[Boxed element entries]
· · ·

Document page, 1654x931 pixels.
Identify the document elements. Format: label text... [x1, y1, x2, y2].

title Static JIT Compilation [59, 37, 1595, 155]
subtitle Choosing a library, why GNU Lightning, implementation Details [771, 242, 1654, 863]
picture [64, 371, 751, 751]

· · ·

Quote each line of the material above word for word, in the same order and with every bracketed coordinate unchanged.

Document page, 1654x931 pixels.
Identify the document elements. Format: label text... [x1, y1, x2, y2].

title Static JIT Compilation [59, 37, 1595, 155]
subtitle Choosing a library, why GNU Lightning, implementation Details [771, 242, 1654, 863]
picture [64, 371, 751, 751]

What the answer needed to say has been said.